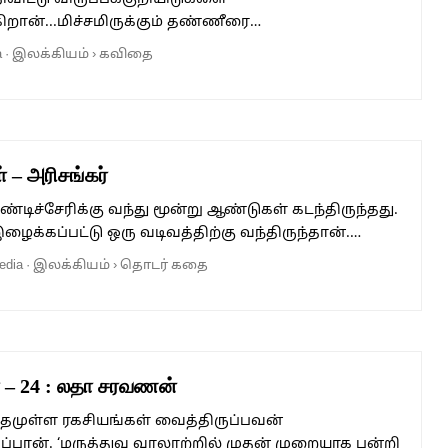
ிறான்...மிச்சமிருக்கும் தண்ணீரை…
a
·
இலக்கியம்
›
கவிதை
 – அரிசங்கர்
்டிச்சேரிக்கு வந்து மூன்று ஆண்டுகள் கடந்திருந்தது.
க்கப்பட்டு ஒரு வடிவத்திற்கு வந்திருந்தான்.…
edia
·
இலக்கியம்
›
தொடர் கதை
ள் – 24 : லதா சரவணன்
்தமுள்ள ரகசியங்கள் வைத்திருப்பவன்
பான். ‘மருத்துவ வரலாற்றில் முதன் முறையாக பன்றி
--
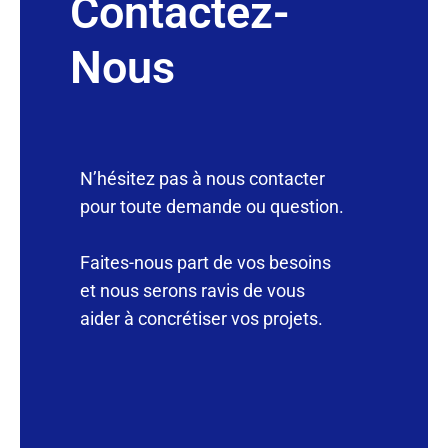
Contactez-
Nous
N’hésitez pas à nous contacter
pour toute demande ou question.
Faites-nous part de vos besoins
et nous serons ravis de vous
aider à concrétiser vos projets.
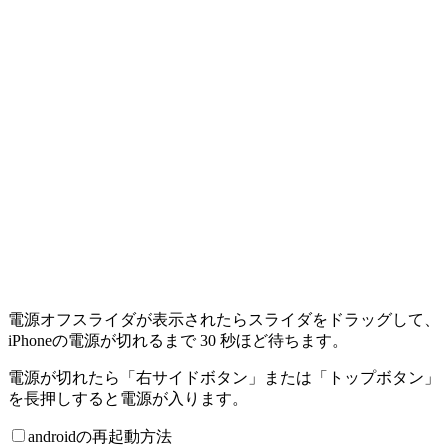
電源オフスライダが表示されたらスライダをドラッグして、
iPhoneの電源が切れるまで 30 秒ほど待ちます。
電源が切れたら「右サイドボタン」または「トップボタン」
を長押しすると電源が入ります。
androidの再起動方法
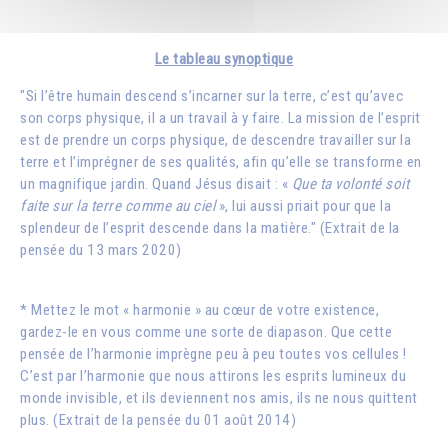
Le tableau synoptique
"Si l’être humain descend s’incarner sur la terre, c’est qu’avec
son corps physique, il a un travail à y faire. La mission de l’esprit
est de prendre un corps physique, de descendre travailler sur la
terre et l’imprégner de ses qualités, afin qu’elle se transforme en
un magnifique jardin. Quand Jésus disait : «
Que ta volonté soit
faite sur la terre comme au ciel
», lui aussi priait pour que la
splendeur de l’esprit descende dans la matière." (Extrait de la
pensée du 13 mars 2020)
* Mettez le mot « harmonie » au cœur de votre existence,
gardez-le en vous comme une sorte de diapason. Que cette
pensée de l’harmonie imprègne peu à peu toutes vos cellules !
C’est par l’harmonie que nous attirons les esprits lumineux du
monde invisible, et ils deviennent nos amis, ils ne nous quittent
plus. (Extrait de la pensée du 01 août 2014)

What you need to do: Reproduce, word for word, the stretch of the records from the line containing "Le tableau synoptique" through the line containing "plus. (Extrait de la pensée du 01 août 2014)".

Exercise response:
Le tableau synoptique
"Si l’être humain descend s’incarner sur la terre, c’est qu’avec
son corps physique, il a un travail à y faire. La mission de l’esprit
est de prendre un corps physique, de descendre travailler sur la
terre et l’imprégner de ses qualités, afin qu’elle se transforme en
un magnifique jardin. Quand Jésus disait : «
Que ta volonté soit
faite sur la terre comme au ciel
», lui aussi priait pour que la
splendeur de l’esprit descende dans la matière." (Extrait de la
pensée du 13 mars 2020)
* Mettez le mot « harmonie » au cœur de votre existence,
gardez-le en vous comme une sorte de diapason. Que cette
pensée de l’harmonie imprègne peu à peu toutes vos cellules !
C’est par l’harmonie que nous attirons les esprits lumineux du
monde invisible, et ils deviennent nos amis, ils ne nous quittent
plus. (Extrait de la pensée du 01 août 2014)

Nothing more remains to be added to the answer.